Chrono Cross
Image: Square Enix

Remasters are all the rage at the moment, so a recent rumour which claims that Square's Chrono Cross is getting the same treatment should come as no great shock.

Originally released on the PlayStation in 1999 (Japan) and 2000 (North America), Chrono Cross takes place in the same universe as Chrono Trigger, the classic SNES JRPG. The game was developed by many of the same people who made the 16-bit outing, including Masato Kato, Yasuyuki Honne and Yasunori Mitsuda.

It was composter Mitsuda who got the ball rolling on the rumour back in October. It was reported that a 'big PlayStation remake' was on the way after Mitsuda retweeted a post by folk singer Éabha McMahon (AKA: Ava) who had said in a radio interview that she'd recorded an Irish-language theme for the game with composer Michael McGlynn and his daughter.

Speaking on the XboxEra podcast, co-founder Nick Baker added more credence to the rumour:

Chrono Cross Remastered, I think, was already on the Nivida leak list, so the game shouldn't be a surprise - it was on Nvidia's list. But I was told that that VGC article is about Chrono Cross Remastered.

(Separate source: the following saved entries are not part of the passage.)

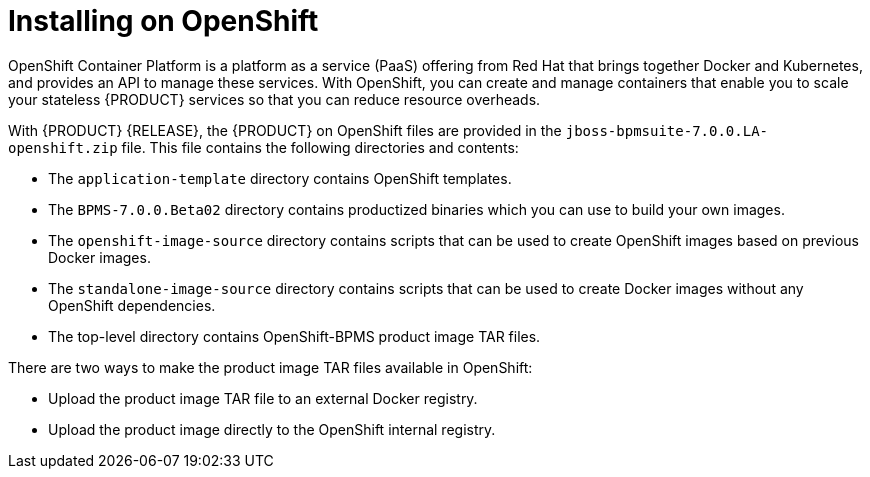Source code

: [id='openshift-ba-dm-con']
= Installing on OpenShift
OpenShift Container Platform is a platform as a service (PaaS) offering from Red Hat that brings together Docker and Kubernetes, and provides an API to manage these services. With OpenShift, you can create and manage containers that enable you to scale your stateless {PRODUCT} services so that you can reduce resource overheads.

With {PRODUCT} {RELEASE}, the {PRODUCT} on OpenShift files are provided in the `jboss-bpmsuite-7.0.0.LA-openshift.zip` file. This file contains the following directories and contents:

* The `application-template` directory contains OpenShift templates.
* The `BPMS-7.0.0.Beta02` directory contains productized binaries which you can use to build your own images.
*  The `openshift-image-source` directory contains scripts that can be used to create OpenShift images based on previous Docker images.
* The `standalone-image-source` directory contains scripts that can be used to create Docker images without any OpenShift dependencies.
* The top-level directory contains OpenShift-BPMS product image TAR files.

There are two ways to make the product image TAR files available in OpenShift:

* Upload the product image TAR file to an external Docker registry.
* Upload the product image directly to the OpenShift internal registry.
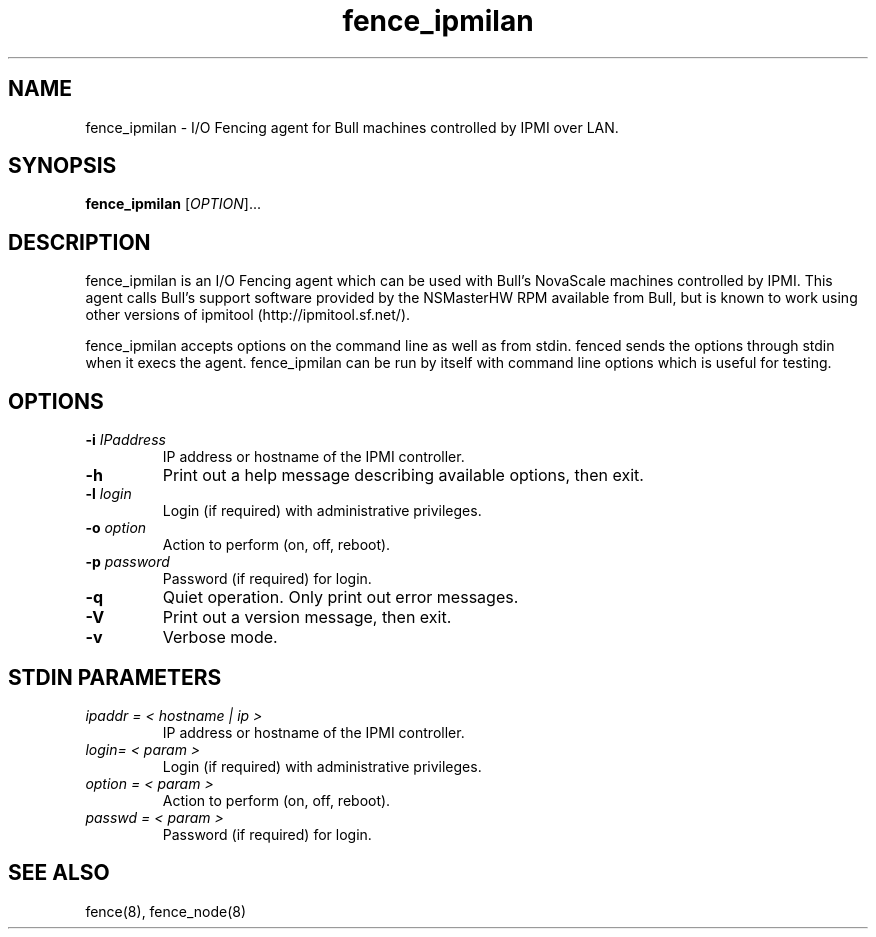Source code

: .\"  Copyright (C) Sistina Software, Inc.  1997-2003  All rights reserved.
.\"  Copyright (C) 2004 Red Hat, Inc.  All rights reserved.
.\"  
.\"  This copyrighted material is made available to anyone wishing to use,
.\"  modify, copy, or redistribute it subject to the terms and conditions
.\"  of the GNU General Public License v.2.

.TH fence_ipmilan 8

.SH NAME
fence_ipmilan - I/O Fencing agent for Bull machines controlled by IPMI over
LAN.

.SH SYNOPSIS
.B
fence_ipmilan
[\fIOPTION\fR]...

.SH DESCRIPTION
fence_ipmilan is an I/O Fencing agent which can be used with Bull's NovaScale
machines controlled by IPMI.  This agent calls Bull's support software
provided by the NSMasterHW RPM available from Bull, but is known to work 
using other versions of ipmitool (http://ipmitool.sf.net/).

fence_ipmilan accepts options on the command line as well as from stdin.  
fenced sends the options through stdin when it execs the agent.  fence_ipmilan
can be run by itself with command line options which is useful for testing.

.SH OPTIONS
.TP
\fB-i\fP \fIIPaddress\fP
IP address or hostname of the IPMI controller.
.TP
\fB-h\fP
Print out a help message describing available options, then exit.
.TP
\fB-l\fP \fIlogin\fP
Login (if required) with administrative privileges.
.TP
\fB-o\fP \fIoption\fP
Action to perform (on, off, reboot).
.TP
\fB-p\fP \fIpassword\fP
Password (if required) for login.
.TP
\fB-q\fP
Quiet operation.  Only print out error messages.
.TP
\fB-V\fP
Print out a version message, then exit.
.TP
\fB-v\fP
Verbose mode.

.SH STDIN PARAMETERS
.TP
\fIipaddr = < hostname | ip >\fR
IP address or hostname of the IPMI controller.
.TP
\fIlogin= < param >\fR
Login (if required) with administrative privileges.
.TP
\fIoption = < param >\fR
Action to perform (on, off, reboot).
.TP
\fIpasswd = < param >\fR
Password (if required) for login.

.SH SEE ALSO
fence(8), fence_node(8)
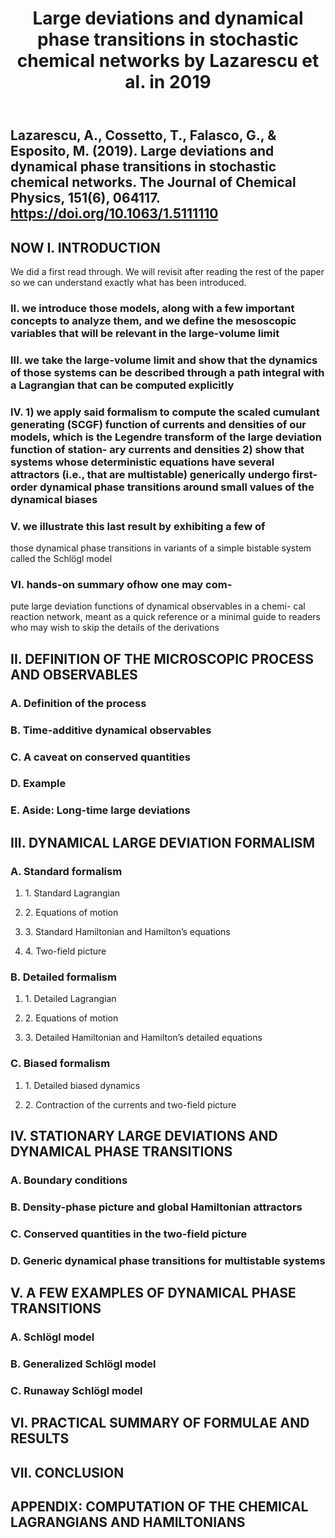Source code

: #+TITLE: Large deviations and dynamical phase transitions in stochastic chemical networks by Lazarescu et al. in 2019

** Lazarescu, A., Cossetto, T., Falasco, G., & Esposito, M. (2019). Large deviations and dynamical phase transitions in stochastic chemical networks. The Journal of Chemical Physics, 151(6), 064117. https://doi.org/10.1063/1.5111110
** NOW I. INTRODUCTION
:PROPERTIES:
:now: 1613787089456
:later: 1613787087955
:END:
We did a first read through.  We will revisit after reading the rest of the paper so we can understand exactly what has been introduced.
*** II.  we introduce those models, along with a few important concepts to analyze them, and we define the mesoscopic variables that will be relevant in the large-volume limit
*** III.  we take the large-volume limit and show that the dynamics of those systems can be described through a path integral with a Lagrangian that can be computed explicitly
*** IV. 1) we apply said formalism to compute the scaled cumulant generating (SCGF) function of currents and densities of our models, which is the Legendre transform of the large deviation function of station- ary currents and densities 2) show that systems whose deterministic equations have several attractors (i.e., that are multistable) generically undergo first-order dynamical phase transitions around small values of the dynamical biases
*** V. we illustrate this last result by exhibiting a few of
those dynamical phase transitions in variants of a simple bistable system called the Schlögl model
*** VI. hands-on summary ofhow one may com-
pute large deviation functions of dynamical observables in a chemi- cal reaction network, meant as a quick reference or a minimal guide to readers who may wish to skip the details of the derivations
** II. DEFINITION OF THE MICROSCOPIC PROCESS AND OBSERVABLES
:PROPERTIES:
:later: 1613787097454
:END:
*** A. Definition of the process
*** B. Time-additive dynamical observables
*** C. A caveat on conserved quantities
*** D. Example
*** E. Aside: Long-time large deviations
** III. DYNAMICAL LARGE DEVIATION FORMALISM
:PROPERTIES:
:now: 1613787118354
:later: 1613787102454
:END:
*** A. Standard formalism
**** 1. Standard Lagrangian
**** 2. Equations of motion
**** 3. Standard Hamiltonian and Hamilton’s equations
**** 4. Two-field picture
*** B. Detailed formalism
**** 1. Detailed Lagrangian
**** 2. Equations of motion
**** 3. Detailed Hamiltonian and Hamilton’s detailed equations
*** C. Biased formalism
**** 1. Detailed biased dynamics
**** 2. Contraction of the currents and two-field picture
** IV. STATIONARY LARGE DEVIATIONS AND DYNAMICAL PHASE TRANSITIONS
:PROPERTIES:
:later: 1613787109456
:END:
*** A. Boundary conditions
*** B. Density-phase picture and global Hamiltonian attractors
*** C. Conserved quantities in the two-field picture
*** D. Generic dynamical phase transitions for multistable systems
** V. A FEW EXAMPLES OF DYNAMICAL PHASE TRANSITIONS
*** A. Schlögl model
*** B. Generalized Schlögl model
*** C. Runaway Schlögl model
** VI. PRACTICAL SUMMARY OF FORMULAE AND RESULTS
** VII. CONCLUSION
** APPENDIX: COMPUTATION OF THE CHEMICAL LAGRANGIANS AND HAMILTONIANS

Baker added that he believes the game won't be exclusive to PlayStation:

What else I was told-because everyone's working under the assumption that it's a PlayStation exclusive-I've been told that it's not. The only word that was used was 'multiplat'. Now, when I hear JRPG and multiplat, I automatically assume PC, PlayStation, Switch, that's my assumption. That's not what I was told, that's just my assumption. All my source said to me was 'multiplat'. That's what they said, they told me it wasn't PlayStation exclusive.

But I think there's confusion because it says that PlayStation is set to announce it, so everyone just works under the assumption that PlayStation is announcing something that would exclusive, which they don't always do. Pragmata isn't exclusive, they've announced plenty of stuff [that isn't exclusive].

Square Enix's recent RPG remasters include Legend of Mana and SaGa Frontier, both of which were previously PlayStation exclusives.